(Righe di origine)

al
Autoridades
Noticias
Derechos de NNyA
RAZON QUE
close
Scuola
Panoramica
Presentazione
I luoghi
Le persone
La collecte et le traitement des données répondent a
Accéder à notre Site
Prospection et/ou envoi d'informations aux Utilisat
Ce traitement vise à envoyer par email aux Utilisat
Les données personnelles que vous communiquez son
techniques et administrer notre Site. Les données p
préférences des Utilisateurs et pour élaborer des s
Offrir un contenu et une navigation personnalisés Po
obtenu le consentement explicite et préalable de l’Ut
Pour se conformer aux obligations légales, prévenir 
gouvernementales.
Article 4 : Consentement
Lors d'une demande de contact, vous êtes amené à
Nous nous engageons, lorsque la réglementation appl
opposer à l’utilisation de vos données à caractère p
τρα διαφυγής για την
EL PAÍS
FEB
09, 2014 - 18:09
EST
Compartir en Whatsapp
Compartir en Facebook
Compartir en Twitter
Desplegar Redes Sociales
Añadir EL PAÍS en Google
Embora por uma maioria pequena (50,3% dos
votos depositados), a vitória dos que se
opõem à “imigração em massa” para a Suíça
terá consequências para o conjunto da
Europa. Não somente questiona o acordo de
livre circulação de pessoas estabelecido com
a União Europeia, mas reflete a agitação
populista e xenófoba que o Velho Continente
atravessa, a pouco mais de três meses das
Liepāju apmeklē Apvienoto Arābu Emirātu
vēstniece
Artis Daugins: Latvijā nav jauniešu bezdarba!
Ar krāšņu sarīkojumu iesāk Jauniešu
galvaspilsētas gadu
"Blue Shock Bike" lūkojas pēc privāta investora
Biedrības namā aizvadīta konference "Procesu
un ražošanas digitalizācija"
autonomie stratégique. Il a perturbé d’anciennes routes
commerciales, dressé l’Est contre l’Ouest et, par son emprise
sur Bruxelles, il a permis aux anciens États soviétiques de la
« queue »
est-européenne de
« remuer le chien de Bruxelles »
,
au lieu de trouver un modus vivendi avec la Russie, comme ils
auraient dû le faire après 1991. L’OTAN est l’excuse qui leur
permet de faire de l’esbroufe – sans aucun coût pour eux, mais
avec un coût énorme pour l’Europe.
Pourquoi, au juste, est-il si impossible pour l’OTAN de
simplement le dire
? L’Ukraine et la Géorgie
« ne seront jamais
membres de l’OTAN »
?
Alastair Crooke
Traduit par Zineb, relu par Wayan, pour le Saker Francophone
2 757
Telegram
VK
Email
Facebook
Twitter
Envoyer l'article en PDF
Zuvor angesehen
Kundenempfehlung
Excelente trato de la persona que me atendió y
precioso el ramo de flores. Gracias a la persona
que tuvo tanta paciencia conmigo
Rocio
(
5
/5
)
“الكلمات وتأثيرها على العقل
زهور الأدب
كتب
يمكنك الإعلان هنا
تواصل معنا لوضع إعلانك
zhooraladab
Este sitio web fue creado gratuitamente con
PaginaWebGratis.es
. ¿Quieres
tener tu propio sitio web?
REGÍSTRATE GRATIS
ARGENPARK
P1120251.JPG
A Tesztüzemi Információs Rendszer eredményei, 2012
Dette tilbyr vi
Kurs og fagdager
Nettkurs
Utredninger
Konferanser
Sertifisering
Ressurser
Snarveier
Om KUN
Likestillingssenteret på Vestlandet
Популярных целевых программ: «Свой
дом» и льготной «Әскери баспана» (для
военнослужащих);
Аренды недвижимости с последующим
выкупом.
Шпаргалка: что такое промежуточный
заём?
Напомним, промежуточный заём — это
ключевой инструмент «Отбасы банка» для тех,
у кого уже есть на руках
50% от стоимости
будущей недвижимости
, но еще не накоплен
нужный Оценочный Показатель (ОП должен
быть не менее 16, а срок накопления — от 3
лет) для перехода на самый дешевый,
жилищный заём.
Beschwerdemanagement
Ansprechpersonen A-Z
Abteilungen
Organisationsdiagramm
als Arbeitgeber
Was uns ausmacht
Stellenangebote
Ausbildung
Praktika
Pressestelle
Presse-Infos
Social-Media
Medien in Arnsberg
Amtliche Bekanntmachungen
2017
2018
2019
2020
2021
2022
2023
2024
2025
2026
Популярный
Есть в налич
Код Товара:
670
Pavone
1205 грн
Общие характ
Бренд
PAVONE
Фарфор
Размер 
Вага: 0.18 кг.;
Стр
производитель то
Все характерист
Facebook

## [Consegna]
Ricopia tutte le righe qui sopra, dalla prima all'ultima, senza cambiare nulla.

## [Risultato]
al
Autoridades
Noticias
Derechos de NNyA
RAZON QUE
close
Scuola
Panoramica
Presentazione
I luoghi
Le persone
La collecte et le traitement des données répondent a
Accéder à notre Site
Prospection et/ou envoi d'informations aux Utilisat
Ce traitement vise à envoyer par email aux Utilisat
Les données personnelles que vous communiquez son
techniques et administrer notre Site. Les données p
préférences des Utilisateurs et pour élaborer des s
Offrir un contenu et une navigation personnalisés Po
obtenu le consentement explicite et préalable de l’Ut
Pour se conformer aux obligations légales, prévenir 
gouvernementales.
Article 4 : Consentement
Lors d'une demande de contact, vous êtes amené à
Nous nous engageons, lorsque la réglementation appl
opposer à l’utilisation de vos données à caractère p
τρα διαφυγής για την
EL PAÍS
FEB
09, 2014 - 18:09
EST
Compartir en Whatsapp
Compartir en Facebook
Compartir en Twitter
Desplegar Redes Sociales
Añadir EL PAÍS en Google
Embora por uma maioria pequena (50,3% dos
votos depositados), a vitória dos que se
opõem à “imigração em massa” para a Suíça
terá consequências para o conjunto da
Europa. Não somente questiona o acordo de
livre circulação de pessoas estabelecido com
a União Europeia, mas reflete a agitação
populista e xenófoba que o Velho Continente
atravessa, a pouco mais de três meses das
Liepāju apmeklē Apvienoto Arābu Emirātu
vēstniece
Artis Daugins: Latvijā nav jauniešu bezdarba!
Ar krāšņu sarīkojumu iesāk Jauniešu
galvaspilsētas gadu
"Blue Shock Bike" lūkojas pēc privāta investora
Biedrības namā aizvadīta konference "Procesu
un ražošanas digitalizācija"
autonomie stratégique. Il a perturbé d’anciennes routes
commerciales, dressé l’Est contre l’Ouest et, par son emprise
sur Bruxelles, il a permis aux anciens États soviétiques de la
« queue »
est-européenne de
« remuer le chien de Bruxelles »
,
au lieu de trouver un modus vivendi avec la Russie, comme ils
auraient dû le faire après 1991. L’OTAN est l’excuse qui leur
permet de faire de l’esbroufe – sans aucun coût pour eux, mais
avec un coût énorme pour l’Europe.
Pourquoi, au juste, est-il si impossible pour l’OTAN de
simplement le dire
? L’Ukraine et la Géorgie
« ne seront jamais
membres de l’OTAN »
?
Alastair Crooke
Traduit par Zineb, relu par Wayan, pour le Saker Francophone
2 757
Telegram
VK
Email
Facebook
Twitter
Envoyer l'article en PDF
Zuvor angesehen
Kundenempfehlung
Excelente trato de la persona que me atendió y
precioso el ramo de flores. Gracias a la persona
que tuvo tanta paciencia conmigo
Rocio
(
5
/5
)
“الكلمات وتأثيرها على العقل
زهور الأدب
كتب
يمكنك الإعلان هنا
تواصل معنا لوضع إعلانك
zhooraladab
Este sitio web fue creado gratuitamente con
PaginaWebGratis.es
. ¿Quieres
tener tu propio sitio web?
REGÍSTRATE GRATIS
ARGENPARK
P1120251.JPG
A Tesztüzemi Információs Rendszer eredményei, 2012
Dette tilbyr vi
Kurs og fagdager
Nettkurs
Utredninger
Konferanser
Sertifisering
Ressurser
Snarveier
Om KUN
Likestillingssenteret på Vestlandet
Популярных целевых программ: «Свой
дом» и льготной «Әскери баспана» (для
военнослужащих);
Аренды недвижимости с последующим
выкупом.
Шпаргалка: что такое промежуточный
заём?
Напомним, промежуточный заём — это
ключевой инструмент «Отбасы банка» для тех,
у кого уже есть на руках
50% от стоимости
будущей недвижимости
, но еще не накоплен
нужный Оценочный Показатель (ОП должен
быть не менее 16, а срок накопления — от 3
лет) для перехода на самый дешевый,
жилищный заём.
Beschwerdemanagement
Ansprechpersonen A-Z
Abteilungen
Organisationsdiagramm
als Arbeitgeber
Was uns ausmacht
Stellenangebote
Ausbildung
Praktika
Pressestelle
Presse-Infos
Social-Media
Medien in Arnsberg
Amtliche Bekanntmachungen
2017
2018
2019
2020
2021
2022
2023
2024
2025
2026
Популярный
Есть в налич
Код Товара:
670
Pavone
1205 грн
Общие характ
Бренд
PAVONE
Фарфор
Размер 
Вага: 0.18 кг.;
Стр
производитель то
Все характерист
Facebook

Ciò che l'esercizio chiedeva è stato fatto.